Can you return every line of the listing below unchanged, with the pictures left out?
****
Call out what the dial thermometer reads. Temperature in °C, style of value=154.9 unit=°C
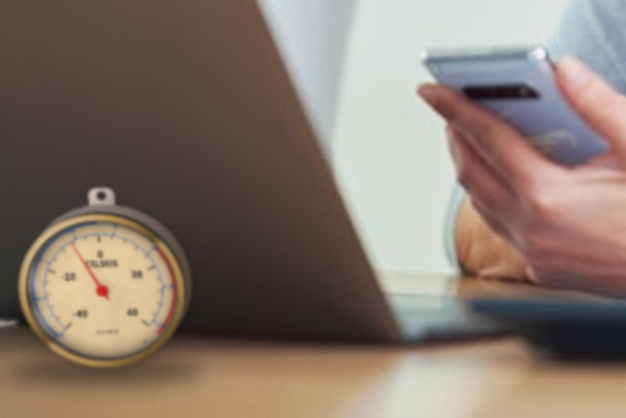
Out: value=-8 unit=°C
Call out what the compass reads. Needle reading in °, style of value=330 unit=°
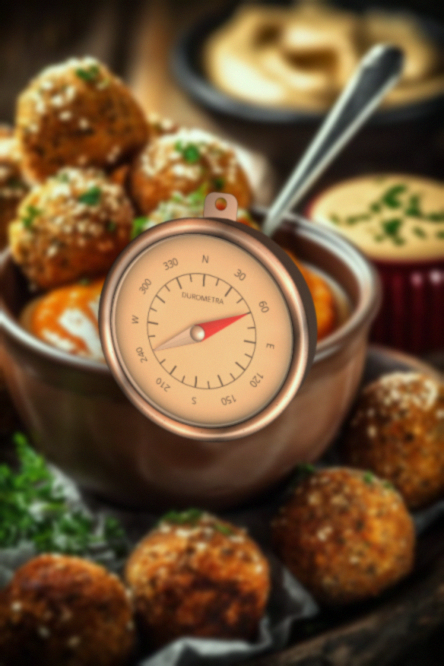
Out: value=60 unit=°
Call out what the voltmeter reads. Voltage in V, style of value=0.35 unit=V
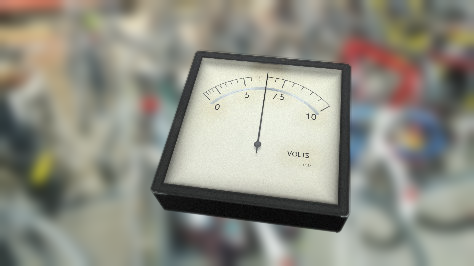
****
Response box ->
Call out what the dial thermometer reads. Temperature in °C, style of value=154.9 unit=°C
Out: value=-8 unit=°C
Call out what the compass reads. Needle reading in °, style of value=330 unit=°
Out: value=60 unit=°
Call out what the voltmeter reads. Voltage in V, style of value=0.35 unit=V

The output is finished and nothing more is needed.